Fees tend to fall into the following categories:
- QROPS or SIPP annual fees: QROPS tend to be more expensive than non-resident SIPP plans. It’s important to assess whether it’s worth the additional cost to, for example, escape a possible reintroduction of the Lifetime Allowance in the UK.
- Investment platform fee. This fee is easy to find; the adviser should provide an official illustration that includes it. Avoid complicated charging options, and make sure your adviser uses a ‘clean structure’.
- Adviser fees. These can be expressed as a percentage or fixed fee. This fee is often hidden by complex charging structures that lock in the client for lengthy periods. It’s always possible to surrender an investment, but the costs could be prohibitive. Any adviser who won’t tell you the percentage commission the investment provider pays the company should be avoided!
- Annual adviser fees. This charge should be expressed as a percentage or fixed fee and is designed to cover the adviser’s annual cost of providing service, investment management, and plan administration. Again, this fee should be explicit and agreed upon before investing. It’s important to ensure no additional fees are embedded in fund recommendations.

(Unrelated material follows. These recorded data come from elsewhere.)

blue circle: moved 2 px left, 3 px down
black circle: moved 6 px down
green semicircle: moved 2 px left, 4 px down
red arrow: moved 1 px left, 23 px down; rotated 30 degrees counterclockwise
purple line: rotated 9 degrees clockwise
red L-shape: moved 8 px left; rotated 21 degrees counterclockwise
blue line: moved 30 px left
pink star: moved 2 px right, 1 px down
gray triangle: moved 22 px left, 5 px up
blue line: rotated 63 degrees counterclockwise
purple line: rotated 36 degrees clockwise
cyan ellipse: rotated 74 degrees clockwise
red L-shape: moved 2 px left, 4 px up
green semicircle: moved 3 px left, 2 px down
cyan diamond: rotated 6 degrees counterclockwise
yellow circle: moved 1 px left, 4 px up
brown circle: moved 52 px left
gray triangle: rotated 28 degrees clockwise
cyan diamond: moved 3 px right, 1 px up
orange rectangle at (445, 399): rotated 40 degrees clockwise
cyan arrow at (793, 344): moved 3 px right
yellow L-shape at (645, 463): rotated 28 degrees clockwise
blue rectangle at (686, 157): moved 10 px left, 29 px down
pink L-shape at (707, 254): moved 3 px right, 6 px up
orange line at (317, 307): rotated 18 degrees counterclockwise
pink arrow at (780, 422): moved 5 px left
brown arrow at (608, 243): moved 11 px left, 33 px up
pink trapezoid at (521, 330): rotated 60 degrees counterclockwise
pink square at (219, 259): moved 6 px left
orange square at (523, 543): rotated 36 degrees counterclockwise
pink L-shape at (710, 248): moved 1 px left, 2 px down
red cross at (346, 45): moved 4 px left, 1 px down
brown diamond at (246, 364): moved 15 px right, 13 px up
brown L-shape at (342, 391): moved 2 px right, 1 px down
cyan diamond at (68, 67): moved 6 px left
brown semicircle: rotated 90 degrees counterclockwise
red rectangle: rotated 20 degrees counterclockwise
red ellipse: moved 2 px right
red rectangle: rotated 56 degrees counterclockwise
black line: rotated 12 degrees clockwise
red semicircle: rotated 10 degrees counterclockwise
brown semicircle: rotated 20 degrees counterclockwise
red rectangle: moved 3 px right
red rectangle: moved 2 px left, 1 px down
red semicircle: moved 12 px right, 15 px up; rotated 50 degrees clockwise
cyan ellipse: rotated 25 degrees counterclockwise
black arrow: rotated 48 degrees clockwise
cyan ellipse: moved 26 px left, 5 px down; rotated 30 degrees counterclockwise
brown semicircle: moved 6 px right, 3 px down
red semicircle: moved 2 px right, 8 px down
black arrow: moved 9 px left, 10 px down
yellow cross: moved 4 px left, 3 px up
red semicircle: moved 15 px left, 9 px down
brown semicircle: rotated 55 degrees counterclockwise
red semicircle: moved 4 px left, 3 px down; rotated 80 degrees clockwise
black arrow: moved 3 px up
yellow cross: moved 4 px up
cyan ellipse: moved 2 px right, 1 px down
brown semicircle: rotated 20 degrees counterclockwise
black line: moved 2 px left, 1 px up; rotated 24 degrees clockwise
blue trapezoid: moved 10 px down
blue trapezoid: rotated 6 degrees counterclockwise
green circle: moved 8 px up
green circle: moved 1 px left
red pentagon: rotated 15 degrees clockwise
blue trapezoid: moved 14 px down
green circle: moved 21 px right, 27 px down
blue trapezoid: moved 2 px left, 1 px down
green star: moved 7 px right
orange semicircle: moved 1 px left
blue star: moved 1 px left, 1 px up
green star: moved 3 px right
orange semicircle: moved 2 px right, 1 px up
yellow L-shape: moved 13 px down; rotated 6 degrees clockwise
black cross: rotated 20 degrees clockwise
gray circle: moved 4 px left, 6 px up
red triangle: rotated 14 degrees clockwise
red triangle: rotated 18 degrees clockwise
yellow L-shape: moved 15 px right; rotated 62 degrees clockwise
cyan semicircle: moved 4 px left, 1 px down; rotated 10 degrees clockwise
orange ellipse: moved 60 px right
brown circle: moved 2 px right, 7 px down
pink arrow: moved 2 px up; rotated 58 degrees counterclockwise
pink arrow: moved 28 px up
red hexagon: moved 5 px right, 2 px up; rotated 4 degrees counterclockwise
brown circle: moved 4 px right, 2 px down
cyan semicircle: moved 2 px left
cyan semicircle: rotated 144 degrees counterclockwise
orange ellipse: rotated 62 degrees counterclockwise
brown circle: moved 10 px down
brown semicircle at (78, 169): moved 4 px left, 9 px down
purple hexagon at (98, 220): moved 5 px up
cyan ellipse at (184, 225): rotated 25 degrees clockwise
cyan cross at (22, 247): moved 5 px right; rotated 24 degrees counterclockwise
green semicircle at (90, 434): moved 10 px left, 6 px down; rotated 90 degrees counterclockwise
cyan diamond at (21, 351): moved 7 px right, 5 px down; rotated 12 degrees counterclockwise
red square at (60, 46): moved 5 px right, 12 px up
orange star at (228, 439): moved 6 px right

- Fund fees. The only annual fund fee that matters is the ‘Overall Charges Figure’ (OCF). Don’t be fobbed off with Annual Management Charges (AMC) as these are often lower than the real cost of investing. I have seen examples whereby the AMC is quoted at 2.50%, which is eye-wateringly high, but the OCF comes in at a whopping 4.15%. This is outrageous and should be avoided.
Flag system
The Pensions Regulator introduced a flag system for transfers in 2021. The intention was to prevent fraudulent transfers. Although this is welcome and an important part of the war against scams, the law of unintended consequences means that many UK pension providers misinterpret the rules and impose additional requirements on top of the usual due diligence any transfer attracts. This has become a particular difficulty for QROPS providers as, although they have strict regulations regarding acceptable investments, there appears to be a lack of communication between the Malta and UK regulators. As such, some UK pension providers view QROPS transfers with suspicion for no good reason.
Malta’s investment regulations could be considered tighter than UK rules nowadays, as unregulated investments and esoteric funds are now all but banned. This isn’t the case in the UK yet, but I expect this to improve.
This confusion has meant most QROPS transfers are only approved if the client has completed a ‘Money Helper’ appointment. This isn’t a problem, but it adds to the time to complete the transfer. A good adviser can help guide you through the process, although it’s important to note that the adviser shouldn’t sway the individual.
The flag system is constantly monitored and updated; however, work still needs to be done.
Our view
When QROPS were first introduced, a minimum transfer amount of at least £80,000 was thought appropriate. In most cases, this minimum should now be higher. Non-resident SIPP plans have developed over time and can now compete with QROPS in terms of the sophistication of online investment platforms and are generally lower cost.
Some people still prefer the QROPS option; lower cost versions are available for ‘lite’ plans. Generally, unless the individual has a potential Lifetime Allowance issue, a non-resident SIPP will usually provide everything needed.
The most important issue for everyone is full disclosure of fees and charges. Any slight advantage one route has over the other can be dwarfed by excessive charges if advisers won’t or can’t tell you exactly how much each element of the pension structure costs. In particular, real fund fees are often hidden and subject to obfuscation.
There are advantages to both routes. What matters most is how they apply to each individual.